━━ Given records ━━
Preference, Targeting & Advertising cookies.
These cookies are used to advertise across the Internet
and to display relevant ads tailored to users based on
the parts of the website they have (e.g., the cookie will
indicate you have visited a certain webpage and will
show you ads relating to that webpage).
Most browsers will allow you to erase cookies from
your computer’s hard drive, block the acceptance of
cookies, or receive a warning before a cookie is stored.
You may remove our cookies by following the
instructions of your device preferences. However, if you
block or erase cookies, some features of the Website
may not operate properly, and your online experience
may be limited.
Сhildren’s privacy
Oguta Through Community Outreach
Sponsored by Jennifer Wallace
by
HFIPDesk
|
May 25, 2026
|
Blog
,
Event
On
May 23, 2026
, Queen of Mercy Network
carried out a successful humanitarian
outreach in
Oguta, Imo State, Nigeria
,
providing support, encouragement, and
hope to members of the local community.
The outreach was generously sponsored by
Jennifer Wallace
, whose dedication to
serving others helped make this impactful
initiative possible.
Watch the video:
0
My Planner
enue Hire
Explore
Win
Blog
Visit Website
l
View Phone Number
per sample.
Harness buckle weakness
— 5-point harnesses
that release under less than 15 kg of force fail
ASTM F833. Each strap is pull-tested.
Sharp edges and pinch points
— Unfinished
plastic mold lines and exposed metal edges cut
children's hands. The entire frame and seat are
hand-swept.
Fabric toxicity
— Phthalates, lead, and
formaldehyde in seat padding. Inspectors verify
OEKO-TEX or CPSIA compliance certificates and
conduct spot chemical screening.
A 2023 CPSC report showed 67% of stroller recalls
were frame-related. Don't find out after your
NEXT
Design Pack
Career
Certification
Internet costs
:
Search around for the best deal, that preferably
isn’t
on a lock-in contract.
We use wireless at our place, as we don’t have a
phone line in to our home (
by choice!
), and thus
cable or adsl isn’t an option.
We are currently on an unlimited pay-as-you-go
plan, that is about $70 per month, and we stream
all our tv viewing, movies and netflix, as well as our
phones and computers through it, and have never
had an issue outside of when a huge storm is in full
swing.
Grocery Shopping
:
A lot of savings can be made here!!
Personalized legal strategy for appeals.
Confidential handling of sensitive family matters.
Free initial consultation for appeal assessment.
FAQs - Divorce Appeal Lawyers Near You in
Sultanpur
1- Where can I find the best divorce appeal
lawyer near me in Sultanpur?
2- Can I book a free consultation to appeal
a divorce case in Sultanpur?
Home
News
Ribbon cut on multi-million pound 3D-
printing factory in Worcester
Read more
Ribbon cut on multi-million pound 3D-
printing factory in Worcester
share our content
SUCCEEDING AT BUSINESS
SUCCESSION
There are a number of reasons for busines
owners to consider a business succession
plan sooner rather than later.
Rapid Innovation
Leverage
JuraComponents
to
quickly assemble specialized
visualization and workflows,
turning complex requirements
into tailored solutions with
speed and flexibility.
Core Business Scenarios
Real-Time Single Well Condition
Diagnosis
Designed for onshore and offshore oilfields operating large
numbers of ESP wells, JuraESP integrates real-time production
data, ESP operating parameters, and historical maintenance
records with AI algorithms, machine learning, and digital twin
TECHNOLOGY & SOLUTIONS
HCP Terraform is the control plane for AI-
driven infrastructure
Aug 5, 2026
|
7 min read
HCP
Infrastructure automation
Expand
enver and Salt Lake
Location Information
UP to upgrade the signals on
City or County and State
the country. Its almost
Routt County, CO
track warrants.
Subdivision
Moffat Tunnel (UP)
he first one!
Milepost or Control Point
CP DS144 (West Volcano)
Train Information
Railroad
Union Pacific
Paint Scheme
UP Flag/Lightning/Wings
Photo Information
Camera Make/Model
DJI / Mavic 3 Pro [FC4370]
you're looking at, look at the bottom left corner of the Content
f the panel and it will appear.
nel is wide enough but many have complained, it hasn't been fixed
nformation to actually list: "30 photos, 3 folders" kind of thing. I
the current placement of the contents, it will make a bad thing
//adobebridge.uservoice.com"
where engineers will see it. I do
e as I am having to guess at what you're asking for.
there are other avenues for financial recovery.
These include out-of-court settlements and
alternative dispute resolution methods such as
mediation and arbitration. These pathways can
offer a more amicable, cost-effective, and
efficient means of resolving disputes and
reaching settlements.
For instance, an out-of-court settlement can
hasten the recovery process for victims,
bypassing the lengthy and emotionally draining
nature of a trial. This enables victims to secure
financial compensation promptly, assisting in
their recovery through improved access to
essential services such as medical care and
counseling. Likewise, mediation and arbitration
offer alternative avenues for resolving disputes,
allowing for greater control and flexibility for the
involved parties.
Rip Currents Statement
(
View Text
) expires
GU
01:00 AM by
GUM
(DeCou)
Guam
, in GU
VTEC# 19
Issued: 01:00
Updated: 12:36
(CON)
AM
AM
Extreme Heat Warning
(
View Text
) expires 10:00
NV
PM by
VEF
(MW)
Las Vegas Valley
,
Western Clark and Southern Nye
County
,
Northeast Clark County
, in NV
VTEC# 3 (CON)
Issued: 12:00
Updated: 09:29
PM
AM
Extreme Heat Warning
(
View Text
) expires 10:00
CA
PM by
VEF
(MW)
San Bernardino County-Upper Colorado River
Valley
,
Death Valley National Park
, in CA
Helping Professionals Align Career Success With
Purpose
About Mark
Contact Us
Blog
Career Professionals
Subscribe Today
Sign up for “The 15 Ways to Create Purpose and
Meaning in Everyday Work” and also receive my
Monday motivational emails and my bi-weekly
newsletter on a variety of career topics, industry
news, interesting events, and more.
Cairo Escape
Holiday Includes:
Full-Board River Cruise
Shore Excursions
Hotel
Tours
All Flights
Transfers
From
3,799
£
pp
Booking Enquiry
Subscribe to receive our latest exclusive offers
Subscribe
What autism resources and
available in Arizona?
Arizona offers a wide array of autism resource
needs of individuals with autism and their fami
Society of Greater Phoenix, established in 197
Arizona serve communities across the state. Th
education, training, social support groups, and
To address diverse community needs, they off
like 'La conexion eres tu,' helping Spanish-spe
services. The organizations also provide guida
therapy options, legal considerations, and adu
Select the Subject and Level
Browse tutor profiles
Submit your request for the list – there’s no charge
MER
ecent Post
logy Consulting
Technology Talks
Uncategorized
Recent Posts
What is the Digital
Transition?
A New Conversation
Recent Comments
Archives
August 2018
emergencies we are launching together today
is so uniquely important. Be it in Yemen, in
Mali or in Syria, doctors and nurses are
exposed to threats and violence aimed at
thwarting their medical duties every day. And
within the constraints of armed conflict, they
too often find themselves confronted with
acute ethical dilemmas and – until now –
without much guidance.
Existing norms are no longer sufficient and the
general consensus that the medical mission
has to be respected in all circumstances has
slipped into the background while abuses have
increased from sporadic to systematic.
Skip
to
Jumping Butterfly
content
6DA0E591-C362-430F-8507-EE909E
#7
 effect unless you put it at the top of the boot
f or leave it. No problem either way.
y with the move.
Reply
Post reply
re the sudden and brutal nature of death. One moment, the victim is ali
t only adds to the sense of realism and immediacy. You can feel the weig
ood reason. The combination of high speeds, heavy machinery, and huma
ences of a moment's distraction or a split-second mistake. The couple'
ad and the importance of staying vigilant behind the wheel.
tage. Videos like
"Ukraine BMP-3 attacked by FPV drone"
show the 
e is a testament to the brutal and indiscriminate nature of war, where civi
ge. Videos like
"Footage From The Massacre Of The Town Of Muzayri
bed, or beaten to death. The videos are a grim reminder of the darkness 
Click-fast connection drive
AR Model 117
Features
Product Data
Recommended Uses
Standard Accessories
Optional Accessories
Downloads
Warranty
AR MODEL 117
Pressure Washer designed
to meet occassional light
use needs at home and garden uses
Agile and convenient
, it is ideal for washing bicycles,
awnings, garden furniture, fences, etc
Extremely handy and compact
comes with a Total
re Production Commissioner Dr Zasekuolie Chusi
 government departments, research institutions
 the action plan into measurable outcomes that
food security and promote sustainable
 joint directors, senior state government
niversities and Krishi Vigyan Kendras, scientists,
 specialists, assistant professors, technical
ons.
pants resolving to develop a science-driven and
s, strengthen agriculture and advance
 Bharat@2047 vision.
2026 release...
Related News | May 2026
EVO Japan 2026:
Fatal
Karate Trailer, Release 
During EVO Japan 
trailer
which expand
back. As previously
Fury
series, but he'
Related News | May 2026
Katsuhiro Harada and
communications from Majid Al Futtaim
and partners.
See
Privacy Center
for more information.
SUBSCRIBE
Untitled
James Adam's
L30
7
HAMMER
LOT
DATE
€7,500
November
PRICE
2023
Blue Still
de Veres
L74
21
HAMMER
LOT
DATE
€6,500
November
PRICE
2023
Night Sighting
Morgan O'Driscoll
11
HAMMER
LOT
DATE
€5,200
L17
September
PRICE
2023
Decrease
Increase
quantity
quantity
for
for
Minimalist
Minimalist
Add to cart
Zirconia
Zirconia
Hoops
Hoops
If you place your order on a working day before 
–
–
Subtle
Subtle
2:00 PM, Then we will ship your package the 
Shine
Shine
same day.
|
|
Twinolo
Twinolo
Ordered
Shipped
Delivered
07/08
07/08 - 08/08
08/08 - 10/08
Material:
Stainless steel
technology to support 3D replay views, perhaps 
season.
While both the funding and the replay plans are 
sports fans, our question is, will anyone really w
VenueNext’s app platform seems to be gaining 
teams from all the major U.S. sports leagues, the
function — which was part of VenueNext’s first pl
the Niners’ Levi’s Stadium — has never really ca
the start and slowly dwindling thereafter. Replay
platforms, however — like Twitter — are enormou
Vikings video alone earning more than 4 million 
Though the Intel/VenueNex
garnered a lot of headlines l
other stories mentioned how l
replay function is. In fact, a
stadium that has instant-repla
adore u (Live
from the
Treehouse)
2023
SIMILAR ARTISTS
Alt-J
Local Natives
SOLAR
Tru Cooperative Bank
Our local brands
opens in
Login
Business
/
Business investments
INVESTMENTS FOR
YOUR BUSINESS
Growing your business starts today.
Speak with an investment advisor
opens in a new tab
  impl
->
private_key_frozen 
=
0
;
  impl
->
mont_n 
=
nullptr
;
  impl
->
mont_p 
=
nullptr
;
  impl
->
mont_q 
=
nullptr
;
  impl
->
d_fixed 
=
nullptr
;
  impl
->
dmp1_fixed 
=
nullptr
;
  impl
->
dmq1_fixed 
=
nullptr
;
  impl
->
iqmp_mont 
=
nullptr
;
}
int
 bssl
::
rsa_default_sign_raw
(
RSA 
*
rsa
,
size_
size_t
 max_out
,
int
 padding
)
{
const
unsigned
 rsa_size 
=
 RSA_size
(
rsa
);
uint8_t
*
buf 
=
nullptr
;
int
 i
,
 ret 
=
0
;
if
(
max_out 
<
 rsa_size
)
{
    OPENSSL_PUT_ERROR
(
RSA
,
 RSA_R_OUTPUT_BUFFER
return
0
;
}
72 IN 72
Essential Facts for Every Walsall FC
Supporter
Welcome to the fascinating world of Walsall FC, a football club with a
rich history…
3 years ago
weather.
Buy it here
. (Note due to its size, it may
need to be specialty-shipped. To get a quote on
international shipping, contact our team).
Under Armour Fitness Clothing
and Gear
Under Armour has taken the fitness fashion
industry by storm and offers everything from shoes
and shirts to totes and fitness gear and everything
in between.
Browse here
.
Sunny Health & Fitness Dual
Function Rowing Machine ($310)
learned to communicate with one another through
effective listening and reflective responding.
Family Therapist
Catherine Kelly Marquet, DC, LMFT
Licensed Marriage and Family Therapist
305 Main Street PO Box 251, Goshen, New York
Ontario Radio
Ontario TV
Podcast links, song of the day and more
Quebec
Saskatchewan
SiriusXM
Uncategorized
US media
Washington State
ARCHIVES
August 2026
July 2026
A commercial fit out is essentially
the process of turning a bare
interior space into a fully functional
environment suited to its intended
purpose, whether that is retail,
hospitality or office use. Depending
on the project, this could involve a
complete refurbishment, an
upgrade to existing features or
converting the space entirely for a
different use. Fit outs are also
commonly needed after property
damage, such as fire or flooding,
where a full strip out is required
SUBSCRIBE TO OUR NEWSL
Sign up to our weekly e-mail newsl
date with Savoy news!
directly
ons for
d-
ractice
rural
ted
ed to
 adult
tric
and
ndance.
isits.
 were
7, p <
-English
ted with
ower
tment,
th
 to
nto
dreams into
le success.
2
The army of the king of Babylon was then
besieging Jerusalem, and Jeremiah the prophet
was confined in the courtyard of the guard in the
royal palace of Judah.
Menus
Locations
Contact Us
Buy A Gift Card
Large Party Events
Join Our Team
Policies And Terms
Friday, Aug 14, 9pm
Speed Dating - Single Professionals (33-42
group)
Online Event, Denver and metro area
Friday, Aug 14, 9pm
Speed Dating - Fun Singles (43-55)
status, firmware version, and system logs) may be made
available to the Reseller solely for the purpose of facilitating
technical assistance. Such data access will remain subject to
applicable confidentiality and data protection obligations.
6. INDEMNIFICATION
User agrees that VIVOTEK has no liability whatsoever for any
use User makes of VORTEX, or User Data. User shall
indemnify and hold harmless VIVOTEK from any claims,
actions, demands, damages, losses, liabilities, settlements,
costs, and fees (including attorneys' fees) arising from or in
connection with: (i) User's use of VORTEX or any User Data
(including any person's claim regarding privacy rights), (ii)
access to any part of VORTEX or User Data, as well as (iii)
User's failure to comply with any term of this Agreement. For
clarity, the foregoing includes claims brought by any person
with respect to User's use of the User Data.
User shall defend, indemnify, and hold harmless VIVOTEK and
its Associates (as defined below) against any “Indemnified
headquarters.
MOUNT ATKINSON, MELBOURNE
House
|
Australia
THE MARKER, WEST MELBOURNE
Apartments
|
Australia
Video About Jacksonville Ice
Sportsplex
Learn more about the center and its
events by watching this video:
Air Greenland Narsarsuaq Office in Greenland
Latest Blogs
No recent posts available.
━━━
What is required
The number alone is wanted: how many lines of the records above include the string "offers".

Exercise output
3